(Data entries)
-- START --

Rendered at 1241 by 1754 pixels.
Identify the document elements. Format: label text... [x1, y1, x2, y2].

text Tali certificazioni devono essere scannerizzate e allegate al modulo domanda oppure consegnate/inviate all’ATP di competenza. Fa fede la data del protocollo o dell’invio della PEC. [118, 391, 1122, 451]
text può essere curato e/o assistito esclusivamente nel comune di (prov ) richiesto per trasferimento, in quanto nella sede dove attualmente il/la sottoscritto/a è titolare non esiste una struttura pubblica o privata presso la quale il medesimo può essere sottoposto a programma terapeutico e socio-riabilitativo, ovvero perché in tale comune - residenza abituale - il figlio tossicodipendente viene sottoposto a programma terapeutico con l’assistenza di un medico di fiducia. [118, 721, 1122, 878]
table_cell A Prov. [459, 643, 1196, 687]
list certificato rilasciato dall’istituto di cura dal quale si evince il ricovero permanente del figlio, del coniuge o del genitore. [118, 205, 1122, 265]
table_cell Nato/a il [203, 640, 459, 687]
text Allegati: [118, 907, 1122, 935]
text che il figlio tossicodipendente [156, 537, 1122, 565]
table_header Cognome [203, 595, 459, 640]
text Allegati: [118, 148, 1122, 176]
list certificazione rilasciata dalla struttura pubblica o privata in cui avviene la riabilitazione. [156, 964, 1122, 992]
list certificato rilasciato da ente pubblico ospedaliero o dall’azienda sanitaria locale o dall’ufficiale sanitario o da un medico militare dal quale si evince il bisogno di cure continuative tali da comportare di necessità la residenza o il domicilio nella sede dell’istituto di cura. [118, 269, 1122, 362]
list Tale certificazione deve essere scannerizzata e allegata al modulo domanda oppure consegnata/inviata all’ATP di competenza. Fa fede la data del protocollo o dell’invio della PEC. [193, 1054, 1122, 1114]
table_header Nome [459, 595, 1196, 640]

-- END --

Goal of the exercise –
Rewrite everything from the start of the rows down to the line containing "Identify the document", putting "points" in place of "pixels" and leaving the rest unchanged.

Solution to this exercise –
Rendered at 1241 by 1754 points.
Identify the document elements. Format: label text... [x1, y1, x2, y2].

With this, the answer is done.